## Provided data:
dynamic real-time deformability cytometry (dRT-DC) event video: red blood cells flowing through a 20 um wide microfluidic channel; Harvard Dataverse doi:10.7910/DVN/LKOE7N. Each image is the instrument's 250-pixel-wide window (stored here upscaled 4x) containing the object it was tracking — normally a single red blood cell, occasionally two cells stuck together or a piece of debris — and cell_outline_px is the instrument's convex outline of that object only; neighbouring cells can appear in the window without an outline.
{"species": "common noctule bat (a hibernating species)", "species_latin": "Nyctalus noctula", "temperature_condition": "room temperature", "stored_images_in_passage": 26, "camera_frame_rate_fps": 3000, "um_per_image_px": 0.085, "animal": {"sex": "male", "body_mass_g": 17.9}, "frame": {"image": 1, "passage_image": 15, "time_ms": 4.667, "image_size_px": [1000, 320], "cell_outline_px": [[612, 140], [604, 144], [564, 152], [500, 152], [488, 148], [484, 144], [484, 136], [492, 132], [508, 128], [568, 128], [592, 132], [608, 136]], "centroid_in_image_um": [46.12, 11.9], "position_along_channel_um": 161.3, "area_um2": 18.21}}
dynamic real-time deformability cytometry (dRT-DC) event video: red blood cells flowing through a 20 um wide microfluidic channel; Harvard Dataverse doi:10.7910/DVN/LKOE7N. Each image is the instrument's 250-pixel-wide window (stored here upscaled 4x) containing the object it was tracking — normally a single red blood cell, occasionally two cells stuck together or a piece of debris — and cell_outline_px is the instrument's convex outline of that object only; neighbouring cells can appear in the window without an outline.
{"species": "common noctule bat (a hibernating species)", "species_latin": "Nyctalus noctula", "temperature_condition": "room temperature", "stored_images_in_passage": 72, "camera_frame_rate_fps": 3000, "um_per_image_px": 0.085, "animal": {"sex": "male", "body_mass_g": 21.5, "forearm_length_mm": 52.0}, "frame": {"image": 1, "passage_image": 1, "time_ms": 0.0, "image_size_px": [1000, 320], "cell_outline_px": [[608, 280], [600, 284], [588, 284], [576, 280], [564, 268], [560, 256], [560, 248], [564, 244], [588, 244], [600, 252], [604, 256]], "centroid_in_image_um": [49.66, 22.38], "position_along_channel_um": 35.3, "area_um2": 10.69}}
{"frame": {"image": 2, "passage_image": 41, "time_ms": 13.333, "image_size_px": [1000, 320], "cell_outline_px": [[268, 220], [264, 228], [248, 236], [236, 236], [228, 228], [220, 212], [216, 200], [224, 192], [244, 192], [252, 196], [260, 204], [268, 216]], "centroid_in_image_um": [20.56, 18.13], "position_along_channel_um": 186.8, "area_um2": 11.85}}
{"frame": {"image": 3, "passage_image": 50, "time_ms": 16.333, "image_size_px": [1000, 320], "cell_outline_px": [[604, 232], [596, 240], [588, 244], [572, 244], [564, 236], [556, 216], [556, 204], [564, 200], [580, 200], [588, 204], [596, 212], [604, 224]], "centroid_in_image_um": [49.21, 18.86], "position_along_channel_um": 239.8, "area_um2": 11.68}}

## Problem description:
Every line of the data above should be copied exactly.

## Solution for this task:
dynamic real-time deformability cytometry (dRT-DC) event video: red blood cells flowing through a 20 um wide microfluidic channel; Harvard Dataverse doi:10.7910/DVN/LKOE7N. Each image is the instrument's 250-pixel-wide window (stored here upscaled 4x) containing the object it was tracking — normally a single red blood cell, occasionally two cells stuck together or a piece of debris — and cell_outline_px is the instrument's convex outline of that object only; neighbouring cells can appear in the window without an outline.
{"species": "common noctule bat (a hibernating species)", "species_latin": "Nyctalus noctula", "temperature_condition": "room temperature", "stored_images_in_passage": 26, "camera_frame_rate_fps": 3000, "um_per_image_px": 0.085, "animal": {"sex": "male", "body_mass_g": 17.9}, "frame": {"image": 1, "passage_image": 15, "time_ms": 4.667, "image_size_px": [1000, 320], "cell_outline_px": [[612, 140], [604, 144], [564, 152], [500, 152], [488, 148], [484, 144], [484, 136], [492, 132], [508, 128], [568, 128], [592, 132], [608, 136]], "centroid_in_image_um": [46.12, 11.9], "position_along_channel_um": 161.3, "area_um2": 18.21}}
dynamic real-time deformability cytometry (dRT-DC) event video: red blood cells flowing through a 20 um wide microfluidic channel; Harvard Dataverse doi:10.7910/DVN/LKOE7N. Each image is the instrument's 250-pixel-wide window (stored here upscaled 4x) containing the object it was tracking — normally a single red blood cell, occasionally two cells stuck together or a piece of debris — and cell_outline_px is the instrument's convex outline of that object only; neighbouring cells can appear in the window without an outline.
{"species": "common noctule bat (a hibernating species)", "species_latin": "Nyctalus noctula", "temperature_condition": "room temperature", "stored_images_in_passage": 72, "camera_frame_rate_fps": 3000, "um_per_image_px": 0.085, "animal": {"sex": "male", "body_mass_g": 21.5, "forearm_length_mm": 52.0}, "frame": {"image": 1, "passage_image": 1, "time_ms": 0.0, "image_size_px": [1000, 320], "cell_outline_px": [[608, 280], [600, 284], [588, 284], [576, 280], [564, 268], [560, 256], [560, 248], [564, 244], [588, 244], [600, 252], [604, 256]], "centroid_in_image_um": [49.66, 22.38], "position_along_channel_um": 35.3, "area_um2": 10.69}}
{"frame": {"image": 2, "passage_image": 41, "time_ms": 13.333, "image_size_px": [1000, 320], "cell_outline_px": [[268, 220], [264, 228], [248, 236], [236, 236], [228, 228], [220, 212], [216, 200], [224, 192], [244, 192], [252, 196], [260, 204], [268, 216]], "centroid_in_image_um": [20.56, 18.13], "position_along_channel_um": 186.8, "area_um2": 11.85}}
{"frame": {"image": 3, "passage_image": 50, "time_ms": 16.333, "image_size_px": [1000, 320], "cell_outline_px": [[604, 232], [596, 240], [588, 244], [572, 244], [564, 236], [556, 216], [556, 204], [564, 200], [580, 200], [588, 204], [596, 212], [604, 224]], "centroid_in_image_um": [49.21, 18.86], "position_along_channel_um": 239.8, "area_um2": 11.68}}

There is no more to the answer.